Continue the forum thread about the garage-sale Vibra SG guitar from the point where it stops.

### Passage provided
# # #
# Garage Sale Find - What to Change



## THRobinson (Jun 29, 2014)

Found a cheap one today, a '70s Vibra SG... Not a lot online for it, maybe made by Aria? But also looks identical to a Hondo. Brown photo is mine, red is a Hondo. 

Decent shape, lots of soft dings though, maybe steam them would get rid of them.

One downside is thst the trem arm is snapped off, and not likely to find parts for it.

So question is, even though not a sought after guitar (I don't think) how much do you keep original? Part of me hates modifying vintage stuff and wants to just fix what's there... But part of me says go get a bigsby style bridge and replace the pots and switches.

How do you guys approach this stuff?


----------



## Ronbeast (Nov 11, 2008)

I’d go ahead and install the bigsby. It’s a vintage guitar, but not all vintage guitars are collectible, and I’d take a working trem over a busted one anyway. Unless there’s a way to machine a new trem arm and use the existing bridge, I’d change it.


----------



## THRobinson (Jun 29, 2014)

Ya its at shame the arm is snapped off before where the arm attaches. Would need some metal fab skills that i don't have.

Super similar to the hondo, eveything except a small extra part under the tune-o-matic which may have been on the vibra at some point. I know 1 pot needs work and 1 pickup switch is dead... Was about to place an order at mouser.ca for some Bourns pots so may grab another 4.

My first guitar was like this with a brigsby, was a cherry Raven... Still hoping to find one cheap, just for nostalgia but meantime this will do. 

Any ideas of the paint? This old was it all nitro? Or was poly being used in the '70s?


----------



## troyhead (May 23, 2014)

If it's a great guitar that deserves to be left "original" then keep it original. But if it was never stellar to begin with, do what you can to make you want to play it!

Think of it this way: If in 30 years you could have a Gibson SG from 2018, would you care if it was in original shape? Probably. What if it was an Epiphone SG Special? Probably not. Is yours like the Gibson equivalent of the 70's, or the budget model?

Some 70's Japanese stuff is so, so good (even though they are knock-offs... many were better than the originals made at the time), but not all of it is great. I think some Hondo guitars may have been plywood, which to me is a sign that it was never intended as a high-quality instrument. Look in the cavities and see if you can tell what it is made out of.


----------



## THRobinson (Jun 29, 2014)

Actually, one the sides through the translucent brown I can see that the core is indeed plywood.

What gets me though is how high that tune-o-matic is. Neck is pretty thick, almost like a baseball bat but seen worse. Maybe I should full-on mod it... shave down the butt/heal of the neck where it attaches to the body. Easily sits about 1/4" higher than normal.
# # #
### Information provided
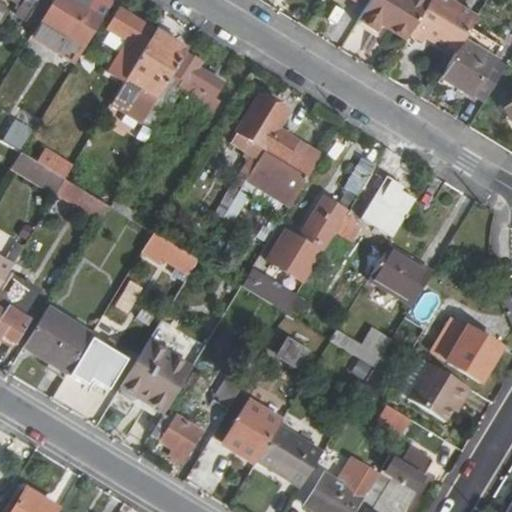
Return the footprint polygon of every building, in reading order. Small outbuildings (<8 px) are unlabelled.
[(50,0),(46,8),(42,14),(87,41),(101,17),(89,9),(95,0),(50,0)] [(98,0),(95,0),(89,9),(101,17),(108,6),(98,0)] [(427,0),(426,0),(369,0),(359,18),(375,28),(379,21),(405,37),(408,31),(427,0)] [(475,16),(451,0),(426,0),(427,0),(408,31),(424,41),(429,33),(455,49),(475,16)] [(116,9),(104,28),(122,40),(103,71),(117,80),(149,29),(116,9)] [(468,27),(440,73),(483,100),(503,66),(489,57),(497,45),(468,27)] [(153,31),(123,80),(134,86),(124,104),(144,116),(122,154),(135,161),(157,124),(147,117),(174,72),(177,74),(174,78),(179,82),(175,89),(212,112),(218,101),(212,98),(220,84),(195,69),(199,64),(184,54),(186,51),(153,31)] [(123,80),(113,97),(124,104),(134,86),(123,80)] [(259,98),(231,144),(251,156),(257,160),(262,151),(283,163),(295,143),(274,131),(285,113),(259,98)] [(295,143),(283,163),(297,172),(309,152),(295,143)] [(257,160),(245,179),(290,206),(307,178),(283,163),(262,151),(257,160)] [(362,158),(345,186),(358,194),(362,187),(375,166),(362,158)] [(375,166),(362,187),(374,194),(387,173),(375,166)] [(63,179),(55,192),(100,219),(108,206),(63,179)] [(376,204),(382,208),(359,245),(376,256),(416,191),(399,181),(391,195),(383,189),(378,197),(380,198),(376,204)] [(235,221),(246,195),(228,187),(217,213),(235,221)] [(350,208),(336,231),(349,239),(364,215),(350,208)] [(152,233),(137,259),(150,267),(165,241),(152,233)] [(301,280),(316,253),(284,233),(268,259),(301,280)] [(368,278),(412,305),(431,274),(387,247),(368,278)] [(0,284),(12,265),(0,257),(0,284)] [(248,275),(242,287),(285,314),(290,307),(258,287),(260,282),(248,275)] [(440,285),(429,303),(430,303),(447,314),(458,295),(440,285)] [(24,295),(14,312),(29,321),(39,304),(24,295)] [(430,303),(417,325),(425,330),(434,335),(447,314),(430,303)] [(0,340),(2,337),(15,345),(29,321),(14,312),(6,306),(3,313),(0,310),(0,340)] [(46,309),(26,343),(40,351),(36,356),(67,375),(90,336),(46,309)] [(447,322),(439,333),(456,343),(463,331),(447,322)] [(456,343),(444,363),(478,383),(500,347),(466,327),(463,331),(456,343)] [(295,329),(279,355),(299,366),(308,351),(301,346),(307,336),(295,329)] [(330,342),(374,368),(392,338),(379,330),(366,351),(336,332),(330,342)] [(439,333),(427,353),(444,363),(456,343),(439,333)] [(93,341),(71,377),(88,386),(91,381),(108,392),(126,362),(93,341)] [(165,415),(192,370),(148,343),(121,389),(123,397),(131,402),(138,399),(141,396),(147,398),(144,403),(165,415)] [(317,383),(343,399),(362,367),(352,361),(340,379),(325,370),(317,383)] [(426,364),(406,399),(444,422),(451,409),(455,403),(460,406),(470,390),(426,364)] [(230,373),(213,401),(228,410),(244,382),(230,373)] [(223,444),(257,463),(281,423),(248,403),(223,444)] [(455,403),(451,409),(457,412),(460,406),(455,403)] [(389,406),(381,419),(403,433),(410,420),(389,406)] [(167,412),(156,430),(152,436),(174,450),(170,457),(184,465),(206,428),(179,411),(175,417),(167,412)] [(279,427),(257,463),(274,473),(275,470),(289,478),(287,481),(301,489),(323,453),(279,427)] [(363,499),(359,506),(370,511),(376,502),(392,511),(401,511),(435,455),(411,440),(397,463),(392,460),(383,474),(379,472),(363,499)] [(326,476),(307,505),(317,511),(355,511),(363,499),(326,476)] [(25,489),(10,511),(58,511),(60,510),(25,489)] [(359,506),(355,511),(392,511),(376,502),(370,511),(359,506)]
# # #
### Output for this task
Tomorrow I'll see how it sounds. Pickups look a bit rough but kinda cool. P90 sized but humbuckers with a row of screw heads and a row of rectangles. Garage sale so, no real testing before hand.


----------



## Ronbeast (Nov 11, 2008)

If you can, I’d pop the tops off the pickups for a closer look. I’ve seen a few single coils disguised as humbuckers from around that era, which I think is cool because they have a sound all their own.


----------



## Budda (May 29, 2007)

It's your guitar, so you can do what you want. It could be a '59 lp and you could still do what you want.


----------



## THRobinson (Jun 29, 2014)

Ronbeast said:


> If you can, I’d pop the tops off the pickups for a closer look. I’ve seen a few single coils disguised as humbuckers from around that era, which I think is cool because they have a sound all their own.


Good point... I assumed the switches were to toggle the pickups from 2-to-1 coil, but I don't see a 3-way switch so may simply be an on/off for each pickup.

Also realized looking at the bridge a bigsby may not work... top is cut out for the whammy bar but then realized that the bridge is pretty darn close to the ones on a Fender Jazzmaster. May be able to swap to one of those with little modification. Not as nice looking though... will say those Jazzmasters were always kinda "blah" looking.


----------



## Guest (Jul 29, 2018)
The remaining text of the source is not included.